[Posted on 26 June, 2018 by Mats Johnson]
More and more people are seeking help for poor mental health in children and adolescents, leading to extensive wait times in child psychiatric services. What might be the cause of this mental health trend?
There might of course be a number of different causes, but among the children and adolescents who come to us at the CNC (Child neuropsychiatric clinic) for investigation, one factor is especially clear: school-related strain and stress. These children and adolescents often feel stupid, fail to reach the standardised goals, lose their self-confidence, feel marginalized, skip school, end up sitting at home or develop antisocial risk behaviours.
Elisabeth Fernell, Christopher Gillberg, Magnus Landgren, Ida Lindblad and other researchers at the GNC have mentioned in many articles how difficult it can be for children with low theoretical intelligence to reach the standardised goals, especially given the increased demands of the new curriculum (Landgren et al. 2016, Lindblad et al. 2018).
School has always focused on theoretical knowledge, and theoretical subjects dominate the curriculum.

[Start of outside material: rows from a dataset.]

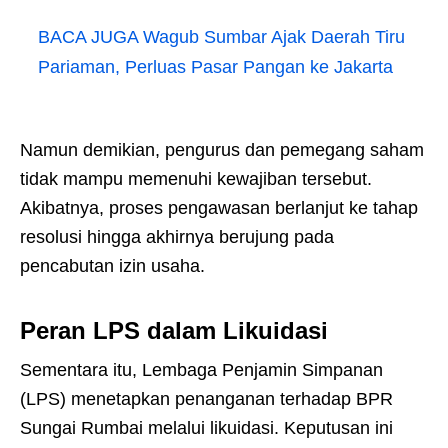
BACA JUGA
Wagub Sumbar Ajak Daerah Tiru
Pariaman, Perluas Pasar Pangan ke Jakarta
Namun demikian, pengurus dan pemegang saham
tidak mampu memenuhi kewajiban tersebut.
Akibatnya, proses pengawasan berlanjut ke tahap
resolusi hingga akhirnya berujung pada
pencabutan izin usaha.
Peran LPS dalam Likuidasi
Sementara itu, Lembaga Penjamin Simpanan
(LPS) menetapkan penanganan terhadap BPR
Sungai Rumbai melalui likuidasi. Keputusan ini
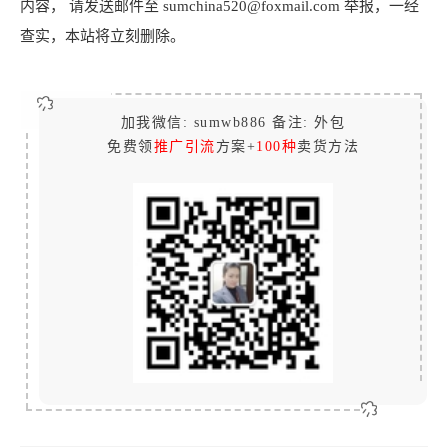
内容， 请发送邮件至 sumchina520@foxmail.com 举报，一经
查实，本站将立刻删除。
加我微信: sumwb886 备注: 外包
免费领
推广引流
方案+
100种
卖货方法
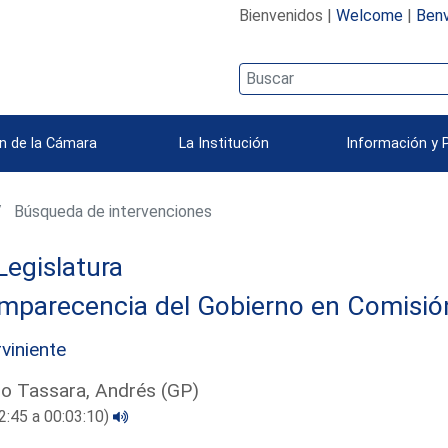
Bienvenidos |
Welcome
|
Benv
n de la Cámara
La Institución
Información y 
Búsqueda de intervenciones
Legislatura
parecencia del Gobierno en Comisión 
rviniente
ro Tassara, Andrés (GP)
2:45 a 00:03:10)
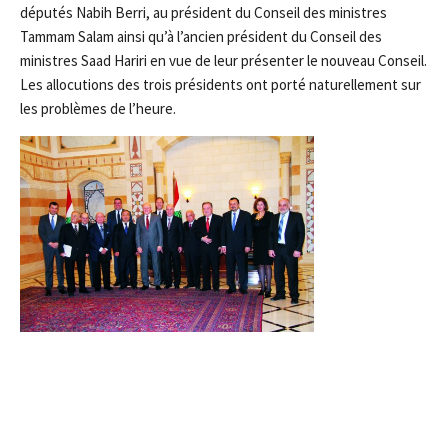
députés Nabih Berri, au président du Conseil des ministres
Tammam Salam ainsi qu’à l’ancien président du Conseil des
ministres Saad Hariri en vue de leur présenter le nouveau Conseil.
Les allocutions des trois présidents ont porté naturellement sur
les problèmes de l’heure.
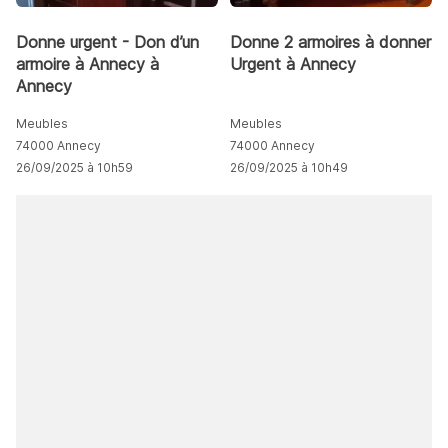
Donne urgent - Don d’un
Donne 2 armoires à donner
armoire à Annecy à
Urgent à Annecy
Annecy
Meubles
Meubles
74000 Annecy
74000 Annecy
26/09/2025 à 10h59
26/09/2025 à 10h49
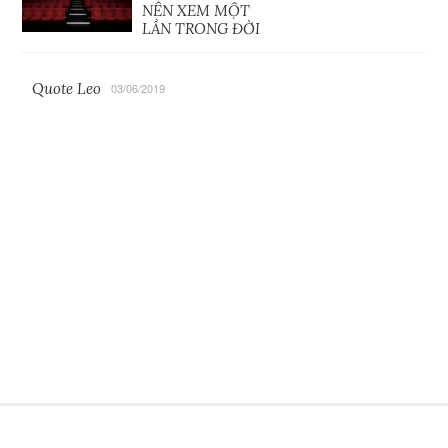
NÊN XEM MỘT
LẦN TRONG ĐỜI
Quote Leo
03/06/2019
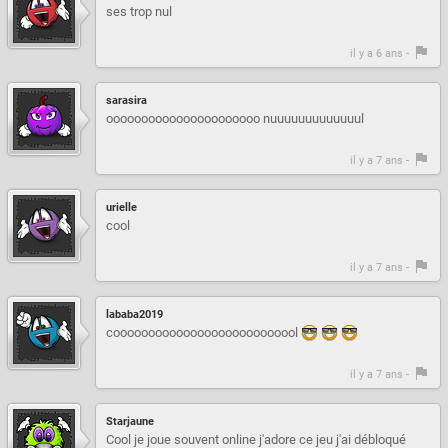
ses trop nul
il y a 6 ans -
sarasira
oooooooooooooooooooooo nuuuuuuuuuuuuul
il y a 7 ans -
urielle
cool
il y a 7 ans -
lababa2019
cooooooooooooooooooooooooool
il y a 7 ans -
Starjaune
Cool je joue souvent online j'adore ce jeu j'ai débloqué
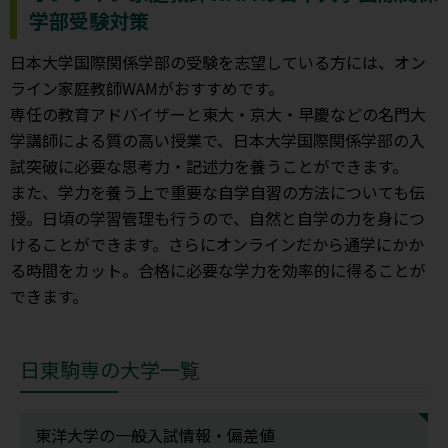
学部受験対策
日本大学国際関係学部の受験を志望している方には、オン
ライン家庭教師WAMがおすすめです。
専任の教育アドバイザーと東大・京大・早慶などの名門大
学講師による質の高い授業で、日本大学国際関係学部の入
試突破に必要な思考力・記述力を養うことができます。
また、学力を養う上で重要な自学自習の方法についても伝
授。日頃の学習管理も行うので、自然と自学の力を身につ
けることができます。さらにオンラインだから通学にかか
る時間をカット。合格に必要な学力を効率的に得ることが
できます。
日東駒専の大学一覧
東洋大学の一般入試情報・偏差値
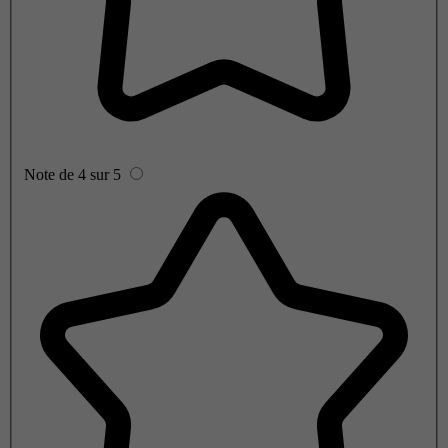
Note de 4 sur 5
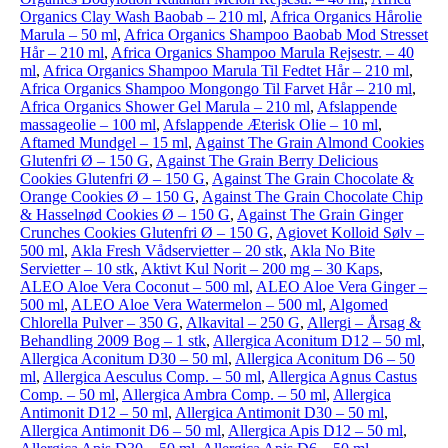
Organics Clay Wash Baobab – 210 ml
,
Africa Organics Hårolie
Marula – 50 ml
,
Africa Organics Shampoo Baobab Mod Stresset
Hår – 210 ml
,
Africa Organics Shampoo Marula Rejsestr. – 40
ml
,
Africa Organics Shampoo Marula Til Fedtet Hår – 210 ml
,
Africa Organics Shampoo Mongongo Til Farvet Hår – 210 ml
,
Africa Organics Shower Gel Marula – 210 ml
,
Afslappende
massageolie – 100 ml
,
Afslappende Æterisk Olie – 10 ml
,
Aftamed Mundgel – 15 ml
,
Against The Grain Almond Cookies
Glutenfri Ø – 150 G
,
Against The Grain Berry Delicious
Cookies Glutenfri Ø – 150 G
,
Against The Grain Chocolate &
Orange Cookies Ø – 150 G
,
Against The Grain Chocolate Chip
& Hasselnød Cookies Ø – 150 G
,
Against The Grain Ginger
Crunches Cookies Glutenfri Ø – 150 G
,
Agiovet Kolloid Sølv –
500 ml
,
Akla Fresh Vådservietter – 20 stk
,
Akla No Bite
Servietter – 10 stk
,
Aktivt Kul Norit – 200 mg – 30 Kaps
,
ALEO Aloe Vera Coconut – 500 ml
,
ALEO Aloe Vera Ginger –
500 ml
,
ALEO Aloe Vera Watermelon – 500 ml
,
Algomed
Chlorella Pulver – 350 G
,
Alkavital – 250 G
,
Allergi – Årsag &
Behandling 2009 Bog – 1 stk
,
Allergica Aconitum D12 – 50 ml
,
Allergica Aconitum D30 – 50 ml
,
Allergica Aconitum D6 – 50
ml
,
Allergica Aesculus Comp. – 50 ml
,
Allergica Agnus Castus
Comp. – 50 ml
,
Allergica Ambra Comp. – 50 ml
,
Allergica
Antimonit D12 – 50 ml
,
Allergica Antimonit D30 – 50 ml
,
Allergica Antimonit D6 – 50 ml
,
Allergica Apis D12 – 50 ml
,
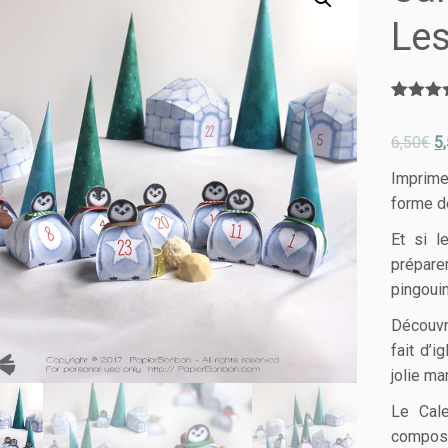
Les
Not
1
sur
6,50
€
5
basé 
notation
client
Imprime
forme de
Et si l
prépare
pingoui
Découvr
fait d’i
jolie ma
Le Cale
compose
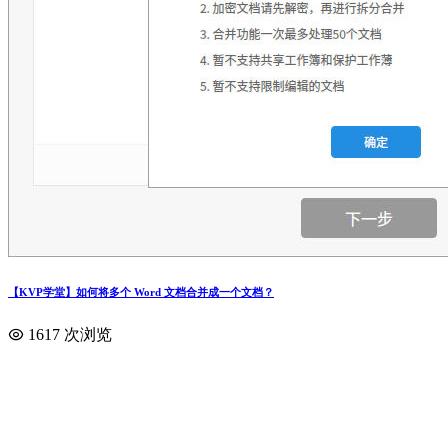
【KVP学堂】如何将多个 Word 文档合并成一个文档？
1617 次浏览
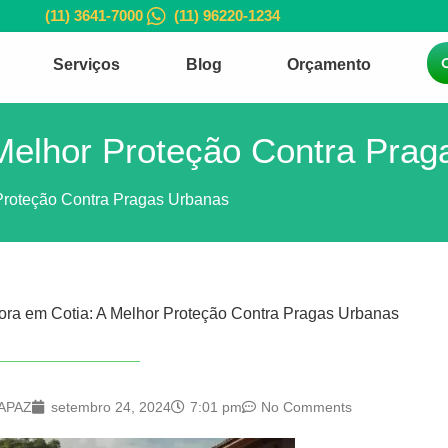
(11) 3641-7000
(11) 96220-1234
Serviços
Blog
Orçamento
Melhor Proteção Contra Pra
Proteção Contra Pragas Urbanas
ora em Cotia: A Melhor Proteção Contra Pragas Urbanas
APAZ
setembro 24, 2024
7:01 pm
No Comments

This makes it extra difficult for children with low theoretical intelligence, dyslexia, ADHD and/or autism etc. They are especially vulnerable and require a tailored teaching approach with additional educational support, not least in these subjects.
However, another very significant factor which we are constantly reminded of in our investigations, is the importance of capitalising on children’s personal interests in order to secure their functioning and well-being. They often have strong interests, things they love to do, and interest tends to be correlated if not synonymous with talent and desire. Having that sense that there is something you are truly made to do. Everyone in the child’s environment might notice that their concentration, stamina, demeanour, well-being, self-confidence – everything, really – gets better when the child is doing something that they really like. And that, in turn, promotes learning. For example, by using their preferred area of interest as a gateway, it is possible to help them improve their maths and English skills a great deal.
All our experience indicates that there is much to be gained by providing more customised education in school. Don’t overlook things like interests and talents. Students might have unexpected talents in other subjects than in traditionally theoretical ones, e.g. in practical subjects like engineering, music, art, dance, sports, etc. There are plenty of people who really blossom once they find that particular education or job that truly suits them and allows them to thrive. Schools must therefore strive to help these children find their way and provide them with opportunities for education and practical experience in many different fields.
An appropriate metaphor in this case is to imagine schools as nursery gardens. In other words, we should try to implement the same thinking in schools as we do for nursery gardens. In order to succeed when cultivating plants, one must determine the unique traits and needs of each and then provide them with individually tailored care. If they are neglected, abused or mistreated, they wither. If all of them are treated exactly the same, some of them wither. But given the right care, they can thrive and grow to become strong and healthy.